Dataset entries
• • • •
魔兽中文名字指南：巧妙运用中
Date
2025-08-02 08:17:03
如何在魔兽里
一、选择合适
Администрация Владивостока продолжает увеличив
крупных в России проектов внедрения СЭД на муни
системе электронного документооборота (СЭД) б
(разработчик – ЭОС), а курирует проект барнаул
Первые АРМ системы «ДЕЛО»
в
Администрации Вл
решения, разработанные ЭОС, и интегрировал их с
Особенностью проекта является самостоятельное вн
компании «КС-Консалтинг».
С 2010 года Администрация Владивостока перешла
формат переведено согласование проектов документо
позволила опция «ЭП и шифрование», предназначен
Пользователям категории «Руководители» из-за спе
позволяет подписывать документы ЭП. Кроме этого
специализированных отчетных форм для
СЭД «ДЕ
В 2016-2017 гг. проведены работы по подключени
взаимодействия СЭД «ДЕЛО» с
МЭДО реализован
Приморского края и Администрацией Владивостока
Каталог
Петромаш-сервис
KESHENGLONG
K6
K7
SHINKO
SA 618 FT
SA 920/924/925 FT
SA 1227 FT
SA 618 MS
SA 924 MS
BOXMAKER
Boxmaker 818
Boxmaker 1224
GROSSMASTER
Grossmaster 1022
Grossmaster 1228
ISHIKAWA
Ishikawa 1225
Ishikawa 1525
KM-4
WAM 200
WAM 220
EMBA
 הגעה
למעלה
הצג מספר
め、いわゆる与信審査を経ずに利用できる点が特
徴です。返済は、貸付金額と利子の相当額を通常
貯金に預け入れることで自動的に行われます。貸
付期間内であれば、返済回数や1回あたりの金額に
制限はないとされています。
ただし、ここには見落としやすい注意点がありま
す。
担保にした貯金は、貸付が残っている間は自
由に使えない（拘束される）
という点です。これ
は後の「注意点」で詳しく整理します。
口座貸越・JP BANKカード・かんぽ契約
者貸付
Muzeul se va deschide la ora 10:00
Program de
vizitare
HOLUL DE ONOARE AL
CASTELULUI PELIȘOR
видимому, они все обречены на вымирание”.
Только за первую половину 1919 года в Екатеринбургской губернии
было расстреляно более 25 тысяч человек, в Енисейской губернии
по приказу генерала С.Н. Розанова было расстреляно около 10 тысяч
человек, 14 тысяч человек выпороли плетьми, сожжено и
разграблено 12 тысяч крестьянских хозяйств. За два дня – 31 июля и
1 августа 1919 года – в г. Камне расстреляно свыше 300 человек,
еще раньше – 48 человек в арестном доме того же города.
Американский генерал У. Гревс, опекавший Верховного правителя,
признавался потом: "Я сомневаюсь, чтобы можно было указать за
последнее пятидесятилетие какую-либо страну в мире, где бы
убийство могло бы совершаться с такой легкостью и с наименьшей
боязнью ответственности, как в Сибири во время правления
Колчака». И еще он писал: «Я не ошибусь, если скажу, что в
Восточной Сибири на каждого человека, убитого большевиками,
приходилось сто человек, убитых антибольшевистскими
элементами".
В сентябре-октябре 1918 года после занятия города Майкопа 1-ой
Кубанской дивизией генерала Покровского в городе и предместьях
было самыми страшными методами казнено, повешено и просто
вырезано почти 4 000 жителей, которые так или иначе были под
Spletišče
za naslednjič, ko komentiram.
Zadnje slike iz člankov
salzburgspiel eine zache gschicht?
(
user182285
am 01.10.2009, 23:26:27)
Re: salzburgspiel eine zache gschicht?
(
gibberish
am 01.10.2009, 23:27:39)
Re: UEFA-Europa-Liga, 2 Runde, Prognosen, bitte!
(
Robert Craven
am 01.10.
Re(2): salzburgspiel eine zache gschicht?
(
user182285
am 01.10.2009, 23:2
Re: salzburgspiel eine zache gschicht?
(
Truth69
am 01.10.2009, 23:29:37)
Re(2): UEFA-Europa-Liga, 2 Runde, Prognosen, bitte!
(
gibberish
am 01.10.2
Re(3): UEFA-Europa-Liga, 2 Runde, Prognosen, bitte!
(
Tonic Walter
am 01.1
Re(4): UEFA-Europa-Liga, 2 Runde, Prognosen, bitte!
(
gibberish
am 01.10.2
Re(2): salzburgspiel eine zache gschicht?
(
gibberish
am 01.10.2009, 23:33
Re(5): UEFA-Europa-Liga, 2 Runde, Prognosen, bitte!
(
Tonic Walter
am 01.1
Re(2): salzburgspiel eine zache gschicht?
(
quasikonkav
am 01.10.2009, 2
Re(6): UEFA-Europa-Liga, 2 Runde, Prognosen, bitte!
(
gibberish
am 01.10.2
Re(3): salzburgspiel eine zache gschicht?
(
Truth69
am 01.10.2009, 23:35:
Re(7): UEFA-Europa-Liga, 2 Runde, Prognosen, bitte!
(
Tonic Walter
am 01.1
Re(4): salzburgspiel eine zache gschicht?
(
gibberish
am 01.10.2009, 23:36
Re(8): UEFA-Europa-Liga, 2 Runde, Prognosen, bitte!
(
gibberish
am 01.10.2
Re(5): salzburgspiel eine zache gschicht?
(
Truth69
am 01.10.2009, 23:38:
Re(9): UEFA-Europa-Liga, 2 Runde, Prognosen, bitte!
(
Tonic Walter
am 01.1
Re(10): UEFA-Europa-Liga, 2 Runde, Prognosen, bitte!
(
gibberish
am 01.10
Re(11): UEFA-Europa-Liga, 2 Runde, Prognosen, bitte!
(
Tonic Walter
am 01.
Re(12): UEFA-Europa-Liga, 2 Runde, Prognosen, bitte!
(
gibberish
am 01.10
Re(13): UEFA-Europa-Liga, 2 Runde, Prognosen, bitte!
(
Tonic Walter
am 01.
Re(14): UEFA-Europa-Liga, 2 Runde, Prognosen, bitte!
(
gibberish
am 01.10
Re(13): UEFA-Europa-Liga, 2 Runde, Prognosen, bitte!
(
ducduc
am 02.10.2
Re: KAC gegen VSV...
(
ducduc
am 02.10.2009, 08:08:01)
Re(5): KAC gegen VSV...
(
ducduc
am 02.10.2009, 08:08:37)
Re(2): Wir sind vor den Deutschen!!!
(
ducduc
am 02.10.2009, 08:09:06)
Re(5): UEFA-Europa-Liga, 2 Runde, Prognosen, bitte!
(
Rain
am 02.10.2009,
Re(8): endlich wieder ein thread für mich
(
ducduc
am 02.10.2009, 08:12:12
• • • •
Print every line of the records above, unchanged and in the same order.

ANSWER FOR THE TASK:
魔兽中文名字指南：巧妙运用中
Date
2025-08-02 08:17:03
如何在魔兽里
一、选择合适
Администрация Владивостока продолжает увеличив
крупных в России проектов внедрения СЭД на муни
системе электронного документооборота (СЭД) б
(разработчик – ЭОС), а курирует проект барнаул
Первые АРМ системы «ДЕЛО»
в
Администрации Вл
решения, разработанные ЭОС, и интегрировал их с
Особенностью проекта является самостоятельное вн
компании «КС-Консалтинг».
С 2010 года Администрация Владивостока перешла
формат переведено согласование проектов документо
позволила опция «ЭП и шифрование», предназначен
Пользователям категории «Руководители» из-за спе
позволяет подписывать документы ЭП. Кроме этого
специализированных отчетных форм для
СЭД «ДЕ
В 2016-2017 гг. проведены работы по подключени
взаимодействия СЭД «ДЕЛО» с
МЭДО реализован
Приморского края и Администрацией Владивостока
Каталог
Петромаш-сервис
KESHENGLONG
K6
K7
SHINKO
SA 618 FT
SA 920/924/925 FT
SA 1227 FT
SA 618 MS
SA 924 MS
BOXMAKER
Boxmaker 818
Boxmaker 1224
GROSSMASTER
Grossmaster 1022
Grossmaster 1228
ISHIKAWA
Ishikawa 1225
Ishikawa 1525
KM-4
WAM 200
WAM 220
EMBA
 הגעה
למעלה
הצג מספר
め、いわゆる与信審査を経ずに利用できる点が特
徴です。返済は、貸付金額と利子の相当額を通常
貯金に預け入れることで自動的に行われます。貸
付期間内であれば、返済回数や1回あたりの金額に
制限はないとされています。
ただし、ここには見落としやすい注意点がありま
す。
担保にした貯金は、貸付が残っている間は自
由に使えない（拘束される）
という点です。これ
は後の「注意点」で詳しく整理します。
口座貸越・JP BANKカード・かんぽ契約
者貸付
Muzeul se va deschide la ora 10:00
Program de
vizitare
HOLUL DE ONOARE AL
CASTELULUI PELIȘOR
видимому, они все обречены на вымирание”.
Только за первую половину 1919 года в Екатеринбургской губернии
было расстреляно более 25 тысяч человек, в Енисейской губернии
по приказу генерала С.Н. Розанова было расстреляно около 10 тысяч
человек, 14 тысяч человек выпороли плетьми, сожжено и
разграблено 12 тысяч крестьянских хозяйств. За два дня – 31 июля и
1 августа 1919 года – в г. Камне расстреляно свыше 300 человек,
еще раньше – 48 человек в арестном доме того же города.
Американский генерал У. Гревс, опекавший Верховного правителя,
признавался потом: "Я сомневаюсь, чтобы можно было указать за
последнее пятидесятилетие какую-либо страну в мире, где бы
убийство могло бы совершаться с такой легкостью и с наименьшей
боязнью ответственности, как в Сибири во время правления
Колчака». И еще он писал: «Я не ошибусь, если скажу, что в
Восточной Сибири на каждого человека, убитого большевиками,
приходилось сто человек, убитых антибольшевистскими
элементами".
В сентябре-октябре 1918 года после занятия города Майкопа 1-ой
Кубанской дивизией генерала Покровского в городе и предместьях
было самыми страшными методами казнено, повешено и просто
вырезано почти 4 000 жителей, которые так или иначе были под
Spletišče
za naslednjič, ko komentiram.
Zadnje slike iz člankov
salzburgspiel eine zache gschicht?
(
user182285
am 01.10.2009, 23:26:27)
Re: salzburgspiel eine zache gschicht?
(
gibberish
am 01.10.2009, 23:27:39)
Re: UEFA-Europa-Liga, 2 Runde, Prognosen, bitte!
(
Robert Craven
am 01.10.
Re(2): salzburgspiel eine zache gschicht?
(
user182285
am 01.10.2009, 23:2
Re: salzburgspiel eine zache gschicht?
(
Truth69
am 01.10.2009, 23:29:37)
Re(2): UEFA-Europa-Liga, 2 Runde, Prognosen, bitte!
(
gibberish
am 01.10.2
Re(3): UEFA-Europa-Liga, 2 Runde, Prognosen, bitte!
(
Tonic Walter
am 01.1
Re(4): UEFA-Europa-Liga, 2 Runde, Prognosen, bitte!
(
gibberish
am 01.10.2
Re(2): salzburgspiel eine zache gschicht?
(
gibberish
am 01.10.2009, 23:33
Re(5): UEFA-Europa-Liga, 2 Runde, Prognosen, bitte!
(
Tonic Walter
am 01.1
Re(2): salzburgspiel eine zache gschicht?
(
quasikonkav
am 01.10.2009, 2
Re(6): UEFA-Europa-Liga, 2 Runde, Prognosen, bitte!
(
gibberish
am 01.10.2
Re(3): salzburgspiel eine zache gschicht?
(
Truth69
am 01.10.2009, 23:35:
Re(7): UEFA-Europa-Liga, 2 Runde, Prognosen, bitte!
(
Tonic Walter
am 01.1
Re(4): salzburgspiel eine zache gschicht?
(
gibberish
am 01.10.2009, 23:36
Re(8): UEFA-Europa-Liga, 2 Runde, Prognosen, bitte!
(
gibberish
am 01.10.2
Re(5): salzburgspiel eine zache gschicht?
(
Truth69
am 01.10.2009, 23:38:
Re(9): UEFA-Europa-Liga, 2 Runde, Prognosen, bitte!
(
Tonic Walter
am 01.1
Re(10): UEFA-Europa-Liga, 2 Runde, Prognosen, bitte!
(
gibberish
am 01.10
Re(11): UEFA-Europa-Liga, 2 Runde, Prognosen, bitte!
(
Tonic Walter
am 01.
Re(12): UEFA-Europa-Liga, 2 Runde, Prognosen, bitte!
(
gibberish
am 01.10
Re(13): UEFA-Europa-Liga, 2 Runde, Prognosen, bitte!
(
Tonic Walter
am 01.
Re(14): UEFA-Europa-Liga, 2 Runde, Prognosen, bitte!
(
gibberish
am 01.10
Re(13): UEFA-Europa-Liga, 2 Runde, Prognosen, bitte!
(
ducduc
am 02.10.2
Re: KAC gegen VSV...
(
ducduc
am 02.10.2009, 08:08:01)
Re(5): KAC gegen VSV...
(
ducduc
am 02.10.2009, 08:08:37)
Re(2): Wir sind vor den Deutschen!!!
(
ducduc
am 02.10.2009, 08:09:06)
Re(5): UEFA-Europa-Liga, 2 Runde, Prognosen, bitte!
(
Rain
am 02.10.2009,
Re(8): endlich wieder ein thread für mich
(
ducduc
am 02.10.2009, 08:12:12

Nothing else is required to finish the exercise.